• _Your instructions_
Convert the material below into a two-column CSV with the headers field and value. Give one row for each labeled line, put each entry in double quotes, replace any line breaks with spaces, and leave out the picture.

Data listing
◇ ◇ ◇
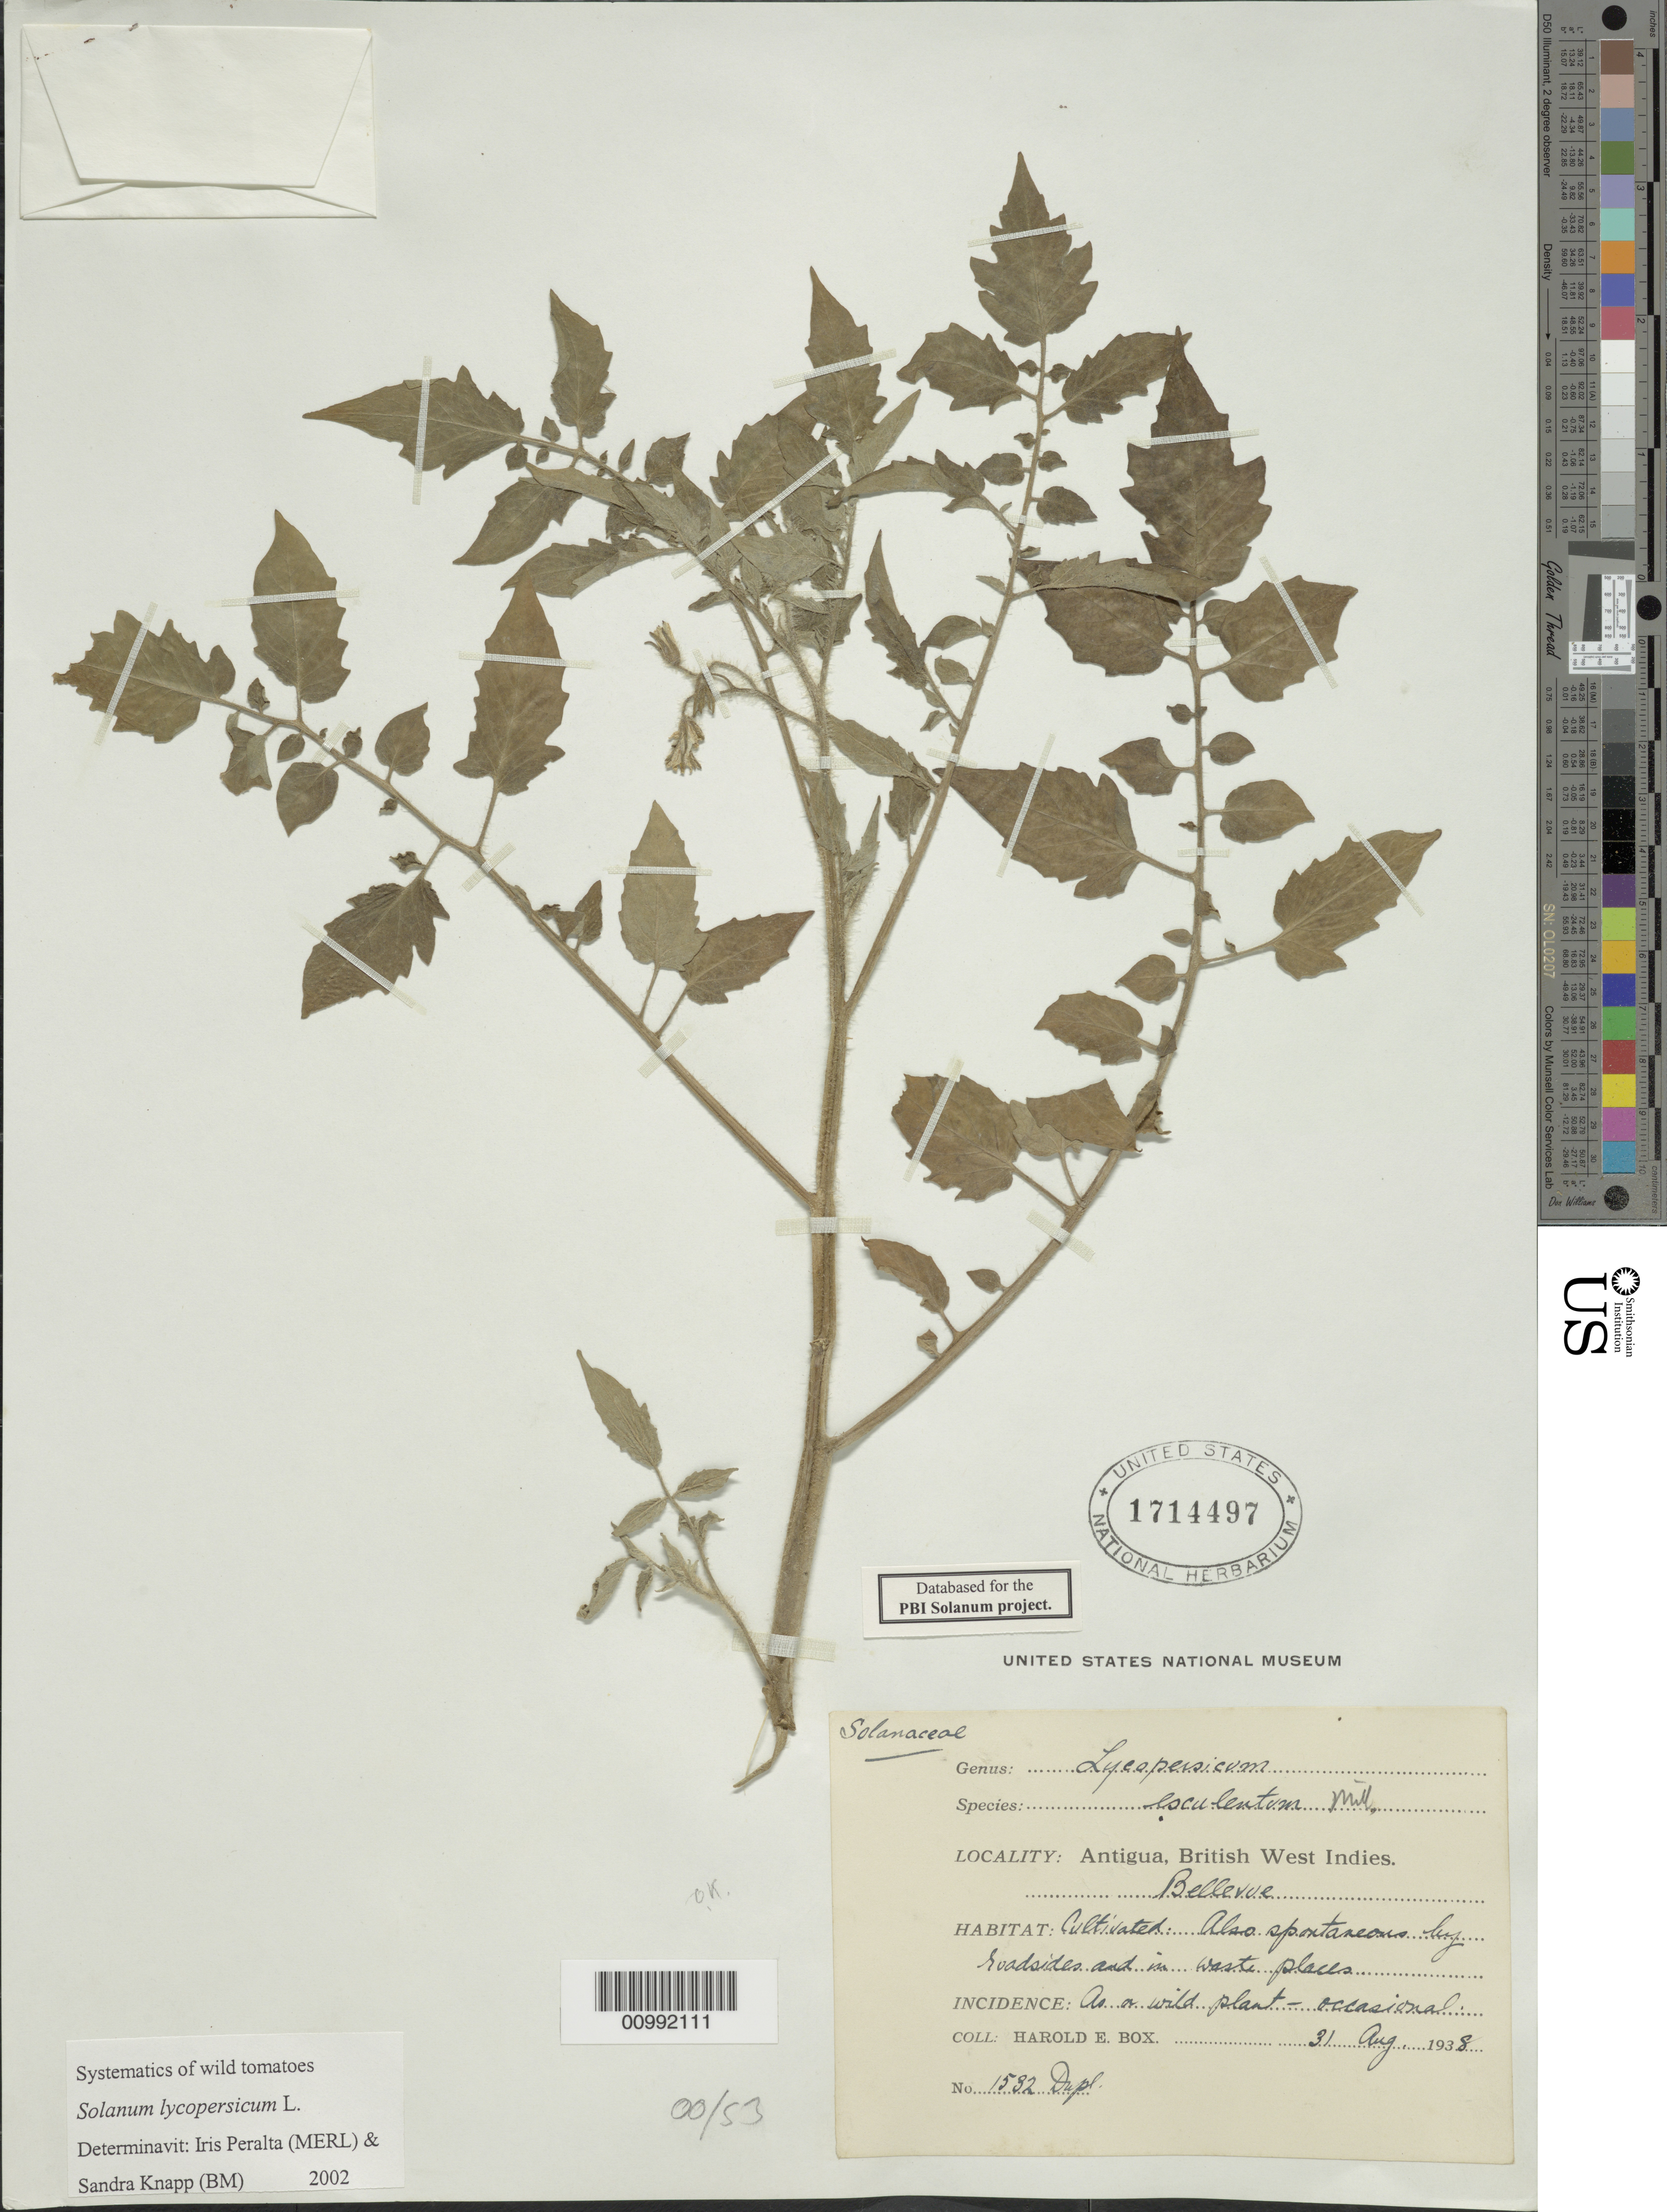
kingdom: Plantae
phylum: Tracheophyta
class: Magnoliopsida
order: Solanales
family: Solanaceae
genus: Solanum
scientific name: Solanum lycopersicum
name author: L.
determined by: Peralta, Iris E.; Knapp, S. D.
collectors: H. E. Box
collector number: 1532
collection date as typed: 31 Aug 1938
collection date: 1938-08-31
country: Antigua and Barbuda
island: Antigua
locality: Antigua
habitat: plh: cultivated, also spontaneous by raodsides and in waste places;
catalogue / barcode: US 1714497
◇ ◇ ◇
• _Output_
field,value
"kingdom:","Plantae"
"phylum:","Tracheophyta"
"class:","Magnoliopsida"
"order:","Solanales"
"family:","Solanaceae"
"genus:","Solanum"
"scientific name:","Solanum lycopersicum"
"name author:","L."
"determined by:","Peralta, Iris E.; Knapp, S. D."
"collectors:","H. E. Box"
"collector number:","1532"
"collection date as typed:","31 Aug 1938"
"collection date:","1938-08-31"
"country:","Antigua and Barbuda"
"island:","Antigua"
"locality:","Antigua"
"habitat:","plh: cultivated, also spontaneous by raodsides and in waste places;"
"catalogue / barcode:","US 1714497"